Brainstorming
Group Techniques 30 min read

Brainstorming

The classic group technique for generating a massive quantity of ideas by separating creation from evaluation.

💡 What is Brainstorming?

Brainstorming is the most famous group creativity technique in the world. Its power comes from one simple rule: Separate generation from evaluation. By creating a “judgment-free zone” where no idea is a bad idea, groups can leverage collective synergy to find disruptive solutions that no individual would have reached alone.

The Four Golden Rules

To make brainstorming work, you must follow Alex Osborn’s four original rules:

  1. Focus on Quantity: The more ideas, the better. Quality comes from volume.
  2. Withhold Criticism: No judgment, no “that won’t work,” and no eye-rolling.
  3. Encourage Wild Ideas: The crazier, the better.
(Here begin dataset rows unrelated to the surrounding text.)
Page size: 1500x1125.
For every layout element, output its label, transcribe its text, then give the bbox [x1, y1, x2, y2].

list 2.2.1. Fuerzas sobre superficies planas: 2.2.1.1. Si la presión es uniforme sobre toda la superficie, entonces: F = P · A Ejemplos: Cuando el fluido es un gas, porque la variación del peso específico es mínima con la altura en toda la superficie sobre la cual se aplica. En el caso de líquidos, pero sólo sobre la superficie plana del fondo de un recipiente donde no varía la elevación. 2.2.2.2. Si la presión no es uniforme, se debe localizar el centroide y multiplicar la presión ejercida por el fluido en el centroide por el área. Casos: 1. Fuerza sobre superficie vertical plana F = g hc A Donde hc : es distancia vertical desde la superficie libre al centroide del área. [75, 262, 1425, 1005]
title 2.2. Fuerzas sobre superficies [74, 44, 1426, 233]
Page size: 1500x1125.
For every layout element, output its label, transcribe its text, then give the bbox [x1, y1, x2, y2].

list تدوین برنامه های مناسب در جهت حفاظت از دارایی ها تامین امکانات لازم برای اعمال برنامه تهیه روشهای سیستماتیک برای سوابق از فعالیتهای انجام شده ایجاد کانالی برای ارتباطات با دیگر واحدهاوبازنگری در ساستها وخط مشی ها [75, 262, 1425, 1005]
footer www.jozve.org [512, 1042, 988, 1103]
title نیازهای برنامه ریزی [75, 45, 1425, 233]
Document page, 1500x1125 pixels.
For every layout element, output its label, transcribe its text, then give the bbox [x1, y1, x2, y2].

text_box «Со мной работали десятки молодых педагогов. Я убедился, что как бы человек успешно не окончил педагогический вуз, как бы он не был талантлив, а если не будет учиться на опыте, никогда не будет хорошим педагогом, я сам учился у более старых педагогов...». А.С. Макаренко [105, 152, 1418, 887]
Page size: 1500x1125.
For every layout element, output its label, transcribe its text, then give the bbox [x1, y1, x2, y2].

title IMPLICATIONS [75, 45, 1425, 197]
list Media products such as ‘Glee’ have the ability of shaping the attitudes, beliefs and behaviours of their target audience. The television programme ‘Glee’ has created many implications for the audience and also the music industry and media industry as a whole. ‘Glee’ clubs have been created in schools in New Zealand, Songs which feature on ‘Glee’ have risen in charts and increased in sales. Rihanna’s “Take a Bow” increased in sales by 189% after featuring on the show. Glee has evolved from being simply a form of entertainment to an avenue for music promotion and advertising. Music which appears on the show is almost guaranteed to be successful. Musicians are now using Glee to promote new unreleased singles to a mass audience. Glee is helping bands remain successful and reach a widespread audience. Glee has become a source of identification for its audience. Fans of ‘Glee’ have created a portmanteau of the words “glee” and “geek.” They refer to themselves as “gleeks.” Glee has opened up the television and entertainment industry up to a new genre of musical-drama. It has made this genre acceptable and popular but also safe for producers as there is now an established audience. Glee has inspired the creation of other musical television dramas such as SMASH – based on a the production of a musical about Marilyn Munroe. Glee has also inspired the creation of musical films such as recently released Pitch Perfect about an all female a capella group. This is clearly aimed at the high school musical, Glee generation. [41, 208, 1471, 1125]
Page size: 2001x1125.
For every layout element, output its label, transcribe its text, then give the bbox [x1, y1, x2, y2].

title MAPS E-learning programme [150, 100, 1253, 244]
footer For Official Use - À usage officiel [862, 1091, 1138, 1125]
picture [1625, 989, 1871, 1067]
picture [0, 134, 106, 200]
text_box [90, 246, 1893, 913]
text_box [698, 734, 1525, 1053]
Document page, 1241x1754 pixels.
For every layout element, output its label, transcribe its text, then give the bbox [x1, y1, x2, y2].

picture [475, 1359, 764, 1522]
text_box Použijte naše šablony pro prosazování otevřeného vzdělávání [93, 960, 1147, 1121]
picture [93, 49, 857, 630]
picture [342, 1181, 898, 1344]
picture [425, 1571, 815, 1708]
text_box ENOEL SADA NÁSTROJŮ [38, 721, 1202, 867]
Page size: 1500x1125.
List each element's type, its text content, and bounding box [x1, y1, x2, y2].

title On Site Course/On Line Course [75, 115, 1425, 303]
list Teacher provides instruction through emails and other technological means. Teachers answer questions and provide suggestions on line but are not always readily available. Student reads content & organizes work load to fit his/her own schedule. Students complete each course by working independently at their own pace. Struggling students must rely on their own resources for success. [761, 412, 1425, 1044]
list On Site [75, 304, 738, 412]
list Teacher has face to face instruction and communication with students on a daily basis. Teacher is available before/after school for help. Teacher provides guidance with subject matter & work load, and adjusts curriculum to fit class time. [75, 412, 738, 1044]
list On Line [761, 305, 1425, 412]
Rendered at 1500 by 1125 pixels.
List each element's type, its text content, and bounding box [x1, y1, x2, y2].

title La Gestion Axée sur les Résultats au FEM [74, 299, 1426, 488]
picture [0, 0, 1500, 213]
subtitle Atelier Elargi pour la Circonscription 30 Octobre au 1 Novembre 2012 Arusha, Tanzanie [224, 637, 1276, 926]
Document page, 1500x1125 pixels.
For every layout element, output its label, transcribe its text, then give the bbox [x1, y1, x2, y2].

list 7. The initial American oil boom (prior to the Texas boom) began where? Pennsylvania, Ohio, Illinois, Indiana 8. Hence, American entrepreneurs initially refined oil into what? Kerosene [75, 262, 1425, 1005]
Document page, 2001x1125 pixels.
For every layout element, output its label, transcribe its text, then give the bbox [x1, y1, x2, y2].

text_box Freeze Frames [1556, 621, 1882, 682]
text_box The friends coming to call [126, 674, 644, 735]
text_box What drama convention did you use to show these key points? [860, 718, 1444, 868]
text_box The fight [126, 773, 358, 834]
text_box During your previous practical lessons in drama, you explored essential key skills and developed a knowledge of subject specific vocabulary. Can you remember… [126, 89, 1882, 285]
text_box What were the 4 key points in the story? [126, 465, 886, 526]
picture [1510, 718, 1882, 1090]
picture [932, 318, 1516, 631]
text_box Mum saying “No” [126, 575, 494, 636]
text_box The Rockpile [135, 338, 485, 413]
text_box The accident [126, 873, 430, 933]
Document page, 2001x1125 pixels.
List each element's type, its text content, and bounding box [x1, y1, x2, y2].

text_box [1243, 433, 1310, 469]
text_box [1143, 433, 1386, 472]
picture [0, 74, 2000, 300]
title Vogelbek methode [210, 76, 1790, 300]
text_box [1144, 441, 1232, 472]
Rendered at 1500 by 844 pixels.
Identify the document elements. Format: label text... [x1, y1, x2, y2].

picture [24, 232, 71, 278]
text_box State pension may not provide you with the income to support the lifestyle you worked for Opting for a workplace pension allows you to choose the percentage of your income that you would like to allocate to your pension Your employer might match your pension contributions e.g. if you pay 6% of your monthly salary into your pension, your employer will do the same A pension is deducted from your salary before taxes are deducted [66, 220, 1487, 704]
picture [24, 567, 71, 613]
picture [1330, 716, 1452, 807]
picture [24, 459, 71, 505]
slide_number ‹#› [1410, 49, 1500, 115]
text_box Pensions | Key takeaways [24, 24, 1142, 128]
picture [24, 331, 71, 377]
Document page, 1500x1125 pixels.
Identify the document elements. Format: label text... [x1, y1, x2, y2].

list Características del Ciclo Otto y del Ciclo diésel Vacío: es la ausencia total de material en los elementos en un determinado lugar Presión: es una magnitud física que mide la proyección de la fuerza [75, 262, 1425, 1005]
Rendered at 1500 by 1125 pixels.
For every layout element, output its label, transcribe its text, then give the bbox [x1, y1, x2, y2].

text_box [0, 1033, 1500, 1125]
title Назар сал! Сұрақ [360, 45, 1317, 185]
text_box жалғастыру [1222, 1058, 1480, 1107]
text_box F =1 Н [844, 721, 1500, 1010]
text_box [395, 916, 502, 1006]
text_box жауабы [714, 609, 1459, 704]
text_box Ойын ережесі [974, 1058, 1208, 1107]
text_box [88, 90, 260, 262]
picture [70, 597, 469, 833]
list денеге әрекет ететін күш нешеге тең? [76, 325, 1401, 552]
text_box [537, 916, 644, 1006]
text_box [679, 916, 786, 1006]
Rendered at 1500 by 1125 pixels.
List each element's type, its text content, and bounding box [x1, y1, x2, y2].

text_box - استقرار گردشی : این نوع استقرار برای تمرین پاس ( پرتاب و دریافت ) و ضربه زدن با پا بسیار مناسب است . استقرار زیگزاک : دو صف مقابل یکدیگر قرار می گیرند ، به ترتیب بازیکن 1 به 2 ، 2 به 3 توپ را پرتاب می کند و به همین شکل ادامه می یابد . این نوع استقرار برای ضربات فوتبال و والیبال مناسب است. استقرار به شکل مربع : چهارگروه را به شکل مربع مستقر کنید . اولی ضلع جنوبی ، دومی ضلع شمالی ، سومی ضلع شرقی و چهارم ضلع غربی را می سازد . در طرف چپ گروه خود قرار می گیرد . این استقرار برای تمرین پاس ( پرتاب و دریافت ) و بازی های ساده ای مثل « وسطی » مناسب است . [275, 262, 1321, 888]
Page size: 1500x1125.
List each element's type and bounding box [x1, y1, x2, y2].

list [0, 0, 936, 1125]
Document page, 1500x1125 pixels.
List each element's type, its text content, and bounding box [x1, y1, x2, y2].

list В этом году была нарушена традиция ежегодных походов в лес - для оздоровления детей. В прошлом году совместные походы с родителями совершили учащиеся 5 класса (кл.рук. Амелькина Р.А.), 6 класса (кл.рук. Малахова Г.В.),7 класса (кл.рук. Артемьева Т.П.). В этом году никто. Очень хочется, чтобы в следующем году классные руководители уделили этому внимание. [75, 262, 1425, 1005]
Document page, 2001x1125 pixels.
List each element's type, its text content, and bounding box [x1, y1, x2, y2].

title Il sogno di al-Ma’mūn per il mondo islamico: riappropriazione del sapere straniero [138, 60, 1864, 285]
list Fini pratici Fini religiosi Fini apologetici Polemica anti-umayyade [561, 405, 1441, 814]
It’s easier to tame a wild idea than to invigorate a boring one.
  4. Piggyback: Use other people’s ideas as fuel for your own. Combine and improve.

Define the Question

State your problem clearly and visibly.

Example: “How can we increase customer loyalty for our online subscription service?”

The Rapid-Fire Round

Call out ideas as fast as they come. A scribe should record every single one verbatim on a whiteboard.

📌 A Loyalty Brainstorm
  • “Give a free month every year.”
  • “Create a secret ‘VIP’ channel for long-term users.”
  • “Send them a physical birthday card.”
  • “Let them vote on our next product feature.”
  • “Give them a ‘founder’ badge that never expires.”

Piggyback and Pivot

Look at the ideas already on the board. How can you combine two of them or change one slightly?

📌 The Piggyback

“Building on the ‘Founder Badge’ idea: What if that badge gave them a permanent 5% discount on all future products too?”

Evaluate and Select

Only after the energy dies down do you start judging. Group the ideas into themes (e.g., “Rewards,” “Community,” “Personalization”) and vote on the top 3-5 to prototype.

Practice

Problem: “Reducing office waste.” One person says: “Get rid of all trash cans.” How do you “tame” this wild idea into something practical?